Both Eloise and Ren have brought up interesting questions on my post below about complexity in poetry.
Peter Porter gave me pause for thought with his quote. I don’t find it easy to place a firm dividing-line between complex poems on difficult subjects and poems that isolate shining moments.
If you take Derek Mahon’s famous A Disused Shed in Co. Wexford , you have a poem about mushrooms growing in a dark shed, but in reality, the poem is a cry of the dispossessed and persecuted, a raging against evil, and incorporates some of the darkest references in history. The poem works on many levels and doesn’t shirk from tackling the horrific and unaccountable.
The same with many of David Harsent’s poems from Legion. The first half of the collection contains war poems, often how ordinary people are affected by the horrors of war. It’s clearly a complex subject and Harsent doesn’t simplify it or offer merely “shining moments” as solutions.
Choosing a subject like war or oppression hardly guarantees an effective poem, but a poem written well on a big subject stands a chance of having a more lasting effect on a reader than a “shining moment” poem.
The Waste Land handles its complexities with depth and skill, but there again, so does Shakespeare’s “Let not the marriage of true minds…” Human relationships can be as complex to write about as any poem on ‘how I feel about the state of the world today’.

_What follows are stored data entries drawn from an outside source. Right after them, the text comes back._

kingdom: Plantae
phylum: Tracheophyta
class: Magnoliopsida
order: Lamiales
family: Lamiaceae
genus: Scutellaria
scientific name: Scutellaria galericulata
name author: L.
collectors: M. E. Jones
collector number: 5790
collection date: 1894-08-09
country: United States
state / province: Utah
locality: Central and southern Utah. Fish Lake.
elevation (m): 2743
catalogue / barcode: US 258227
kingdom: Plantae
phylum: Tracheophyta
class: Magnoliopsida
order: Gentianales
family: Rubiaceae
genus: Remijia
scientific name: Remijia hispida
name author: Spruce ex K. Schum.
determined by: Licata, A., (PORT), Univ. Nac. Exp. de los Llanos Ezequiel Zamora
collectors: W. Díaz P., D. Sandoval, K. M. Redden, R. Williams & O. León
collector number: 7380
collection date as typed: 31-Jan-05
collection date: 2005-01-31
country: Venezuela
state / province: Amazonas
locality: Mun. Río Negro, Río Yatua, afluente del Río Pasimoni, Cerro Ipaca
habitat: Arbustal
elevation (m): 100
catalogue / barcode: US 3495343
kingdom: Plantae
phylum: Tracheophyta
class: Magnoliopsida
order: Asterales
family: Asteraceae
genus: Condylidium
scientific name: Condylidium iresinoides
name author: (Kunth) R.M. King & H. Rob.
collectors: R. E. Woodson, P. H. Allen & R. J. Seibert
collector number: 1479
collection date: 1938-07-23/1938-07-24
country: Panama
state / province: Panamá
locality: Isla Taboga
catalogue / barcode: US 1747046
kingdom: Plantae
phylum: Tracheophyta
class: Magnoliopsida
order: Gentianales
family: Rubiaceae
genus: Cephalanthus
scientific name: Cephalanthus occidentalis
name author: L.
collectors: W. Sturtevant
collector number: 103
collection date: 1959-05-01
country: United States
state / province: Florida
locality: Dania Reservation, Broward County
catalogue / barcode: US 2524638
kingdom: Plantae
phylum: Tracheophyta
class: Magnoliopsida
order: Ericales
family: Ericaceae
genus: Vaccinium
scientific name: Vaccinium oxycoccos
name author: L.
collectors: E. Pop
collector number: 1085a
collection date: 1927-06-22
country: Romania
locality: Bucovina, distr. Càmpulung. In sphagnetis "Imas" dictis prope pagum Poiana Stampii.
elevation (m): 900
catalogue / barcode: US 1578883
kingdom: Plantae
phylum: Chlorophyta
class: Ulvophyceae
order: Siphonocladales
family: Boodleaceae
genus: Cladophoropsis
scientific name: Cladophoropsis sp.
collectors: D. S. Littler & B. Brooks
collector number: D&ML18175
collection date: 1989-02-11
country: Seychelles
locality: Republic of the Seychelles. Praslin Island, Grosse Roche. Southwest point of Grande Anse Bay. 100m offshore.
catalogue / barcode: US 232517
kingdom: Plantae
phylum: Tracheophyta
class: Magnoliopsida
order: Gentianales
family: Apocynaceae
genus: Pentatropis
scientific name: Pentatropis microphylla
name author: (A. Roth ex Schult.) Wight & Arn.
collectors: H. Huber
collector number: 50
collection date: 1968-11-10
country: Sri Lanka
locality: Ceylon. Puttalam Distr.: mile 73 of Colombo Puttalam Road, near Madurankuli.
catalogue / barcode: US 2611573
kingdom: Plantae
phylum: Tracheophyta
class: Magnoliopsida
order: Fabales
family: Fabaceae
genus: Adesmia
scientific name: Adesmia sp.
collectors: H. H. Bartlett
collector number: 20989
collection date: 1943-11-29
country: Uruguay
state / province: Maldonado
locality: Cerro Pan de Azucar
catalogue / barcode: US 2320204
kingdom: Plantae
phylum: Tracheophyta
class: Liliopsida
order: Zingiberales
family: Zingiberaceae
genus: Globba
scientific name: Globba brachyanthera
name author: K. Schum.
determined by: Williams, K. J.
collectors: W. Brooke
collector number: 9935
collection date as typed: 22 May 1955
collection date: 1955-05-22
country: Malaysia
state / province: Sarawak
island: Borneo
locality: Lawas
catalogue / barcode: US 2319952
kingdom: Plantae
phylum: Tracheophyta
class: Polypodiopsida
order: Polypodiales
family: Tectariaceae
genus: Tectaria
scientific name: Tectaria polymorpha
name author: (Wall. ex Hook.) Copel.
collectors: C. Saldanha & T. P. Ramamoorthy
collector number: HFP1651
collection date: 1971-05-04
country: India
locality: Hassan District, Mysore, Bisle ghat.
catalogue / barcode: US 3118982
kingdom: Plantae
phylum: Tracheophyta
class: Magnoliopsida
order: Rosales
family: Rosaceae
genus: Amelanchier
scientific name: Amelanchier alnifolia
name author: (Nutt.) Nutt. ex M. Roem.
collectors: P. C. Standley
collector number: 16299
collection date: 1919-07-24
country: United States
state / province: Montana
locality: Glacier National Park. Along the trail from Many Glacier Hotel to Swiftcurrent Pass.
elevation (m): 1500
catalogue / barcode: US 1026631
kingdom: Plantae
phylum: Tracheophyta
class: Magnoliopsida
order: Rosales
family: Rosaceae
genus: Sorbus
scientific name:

But so many poems in current poetry magazines are of the “I was looking out of the train window and I saw a tree and it shone in the sun and suddenly I knew myself to be part of something bigger than this poky little carriage when I saw myself reflected, with the tree, in the window frame” variety.
Or one I picked up just now at random, and I paraphrase of course – “a woman throws bread into a dirty pool and sees other people doing the same, but the river is so polluted. She puts her fingers in the water and senses a hunger than affects her to her very soul.”
Exactly how these moments of illumination are justified by the rest of the poem, I’m not sure, but lyric poetry is full of such examples. The lyricism carries the reader along, but when you actually think about what the poet has said, it often amounts to nothing much! I’m sure that my own poetry is full of such examples too.
Perhaps it’s the isolation of the shining moment that’s the problem, if it feels tagged on for the sake of conclusion, or emerges too easily, rather than stemming from a complex struggle within the poem.
I don’t know Ted Kooser’s poetry, but I fully believe it’s possible to write about ordinary things at one level, but really be writing about something extremely complex on another level. I mean, you could write about hanging the washing out, but really be writing about your lover whose washing is no longer around because she is dead or gone, and you could enrich the poem with all the complexities the human heart has to offer, with a brilliance of writing to match.
On the other hand you could write about hanging out washing and have a shining moment when a bird lands on the line and you think “I am just like that bird, wild and free, but hanging on a thin line in mid-air. That is how I feel too while I put the washing out.”
I bet you someone has written that poem, and has had it published in an important magazine too.